Места эти были ей хорошо знакомы и хотя находились они на самом краю ее охотничьих угодий, она довольно часто их посещала, привлекаемая обилием проживающих там грызунов. В многочисленных норках, прорытых между корнями старого дерева, жили здесь мыши-полевки, – желанная добыча рыжей охотницы. Пробегая мимо во время дальних своих промысловых походов, она не упускала случая завернуть к старой сосне в надежде перехватить зазевавшуюся полевку или, на худой конец, – обнюхать норки и убедиться, что они все еще обитаемы.

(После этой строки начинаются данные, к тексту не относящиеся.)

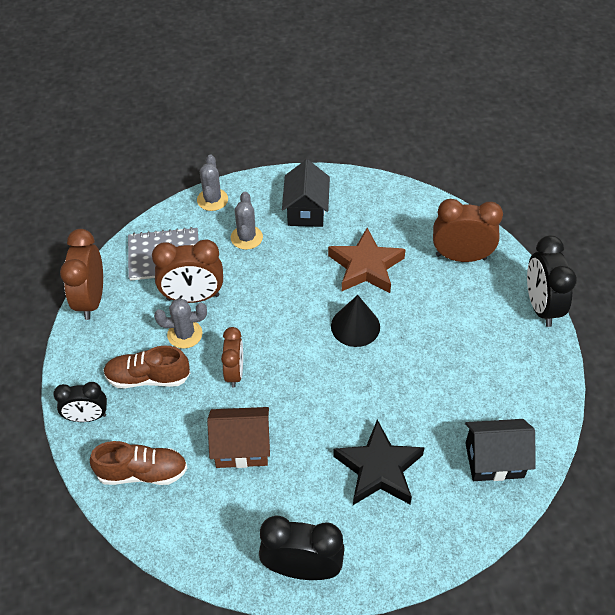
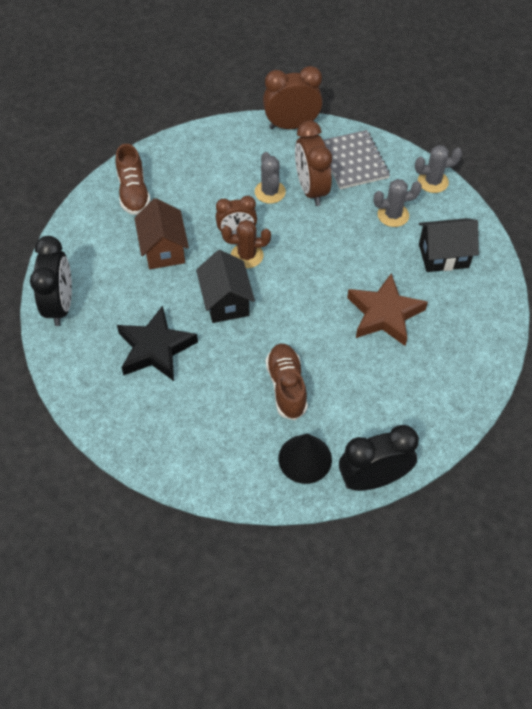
camera: 80 degrees right, 5 degrees up
(87, 417) = (178, 149): black clock -> none
(148, 378) = (221, 177): brown shoe -> brown shoe (286, 387)
(269, 367) = (247, 255): none -> brown cactus
(355, 326) = (307, 314): black cone -> black cone (305, 459)
(461, 257) = (423, 398): brown clock -> none
(494, 460) = (175, 440): black house -> black house (226, 301)

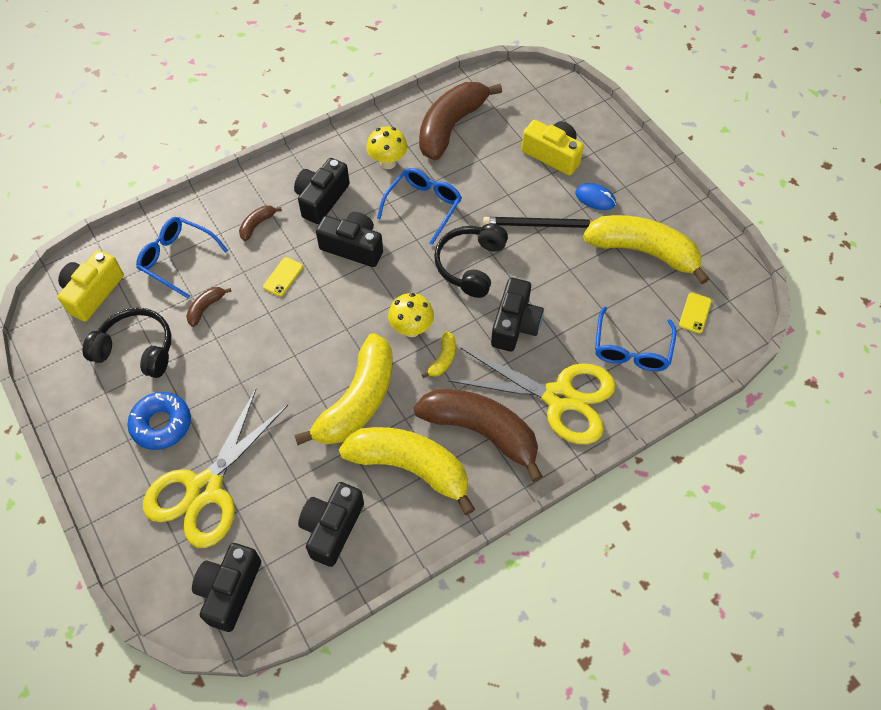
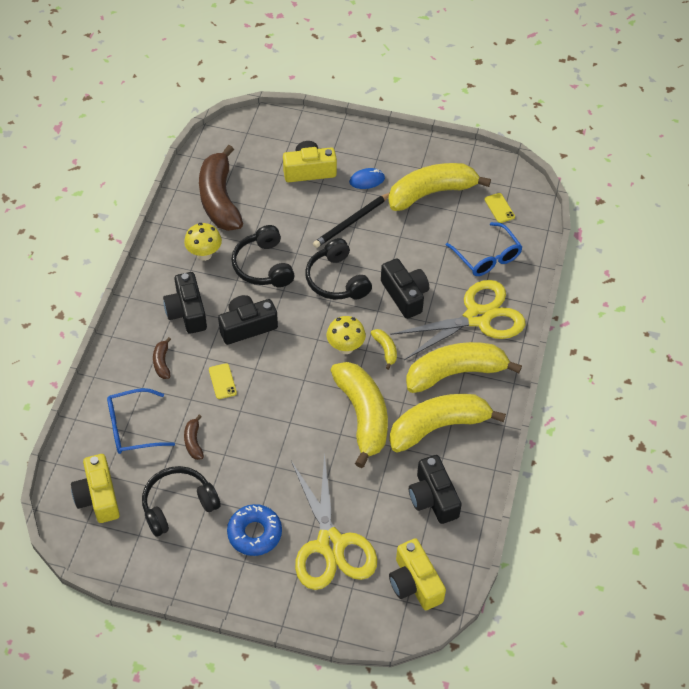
camera: 45 degrees left, 5 degrees down
(229, 590) = (415, 583): black camera -> yellow camera
(423, 207) = (263, 266): blue glasses -> black headphones
(481, 431) = (455, 373): brown banana -> yellow banana

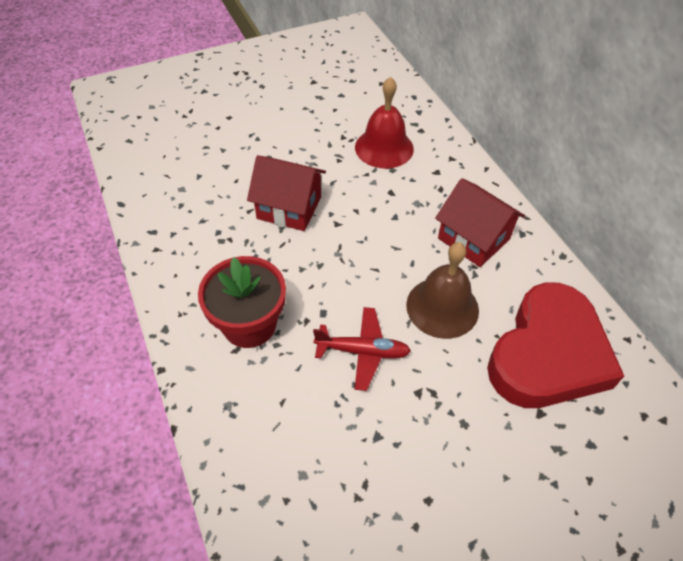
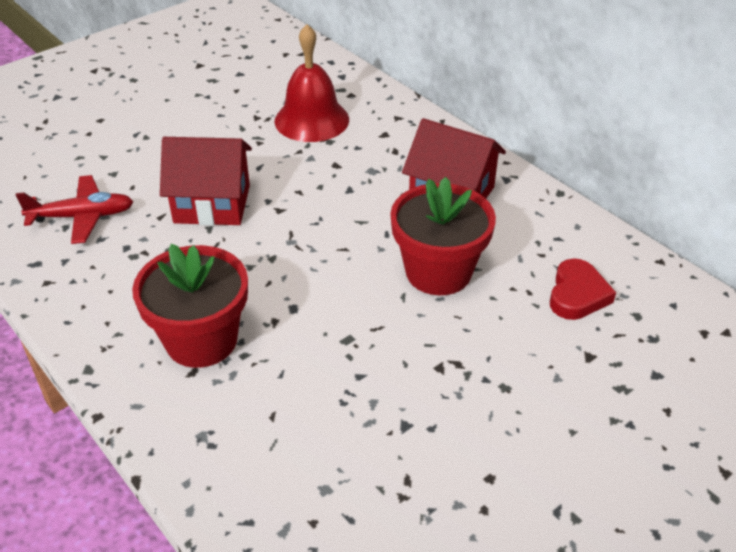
camera: 15 degrees left, 10 degrees down
(363, 351) = (357, 338): red plane -> red plane (82, 217)
(442, 307) = (438, 272): brown bell -> red flower pot
(548, 354) = (577, 294): red heart -> red heart, size x0.43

Несколько раз ей повезло здесь, и потому место у старой сосны стало для нее особенно привлекательным. Правда, последняя удачная охота на этой лесной опушке состоялась давно, – в самом начале зимы. Тогда лес, казалось, был полон пищи. Да ее и не нужно было в таком количестве, как сейчас, – в голодном феврале, когда жестокий сорокапятиградусный мороз заставлял колончиху быть в постоянном движении, а лес малоснежный, молчаливый и стылый казался вымершим и чужим.
В то роковое утро колончиха без устали рыскала по лесу. Уже третьи сутки она не могла добыть ничего такого, чем хоть немного можно было утолить терзающий ее голод. Обострившаяся память оживляла картины тех участков ее угодий, где она когда-то испытала чувство сытости, гнала ее к местам, где в прошлом охота была удачной.
Час назад она выследила пару рябчиков, увлеченно разгребавших снег и что-то склевывавших с мерзлой земли. Сумела незаметно подкрасться к ним, выбрала жертву, – того, что показался ей покрупней, приготовилась к прыжку. Но то ли птицы в последнее мгновенье заметили опасность, то ли в ослабевшем теле не стало привычной легкости и ловкости, только прыжок оказался неточным. Ей удалось лишь ухватить взлетавшую птицу за хвост. Рябчик ударила ее крылом, вырвался, с шумом и взволнованным пересвистом скрылся за деревьями. В пасти обескураженной неудачей охотницы остались лишь несколько хвостовых перьев. Колончиха выронила на снег перья, источавшие нестерпимо соблазнительный запах, окинула еще раз взглядом поляну, испещрённую следами птиц, и нехотя засеменила прочь.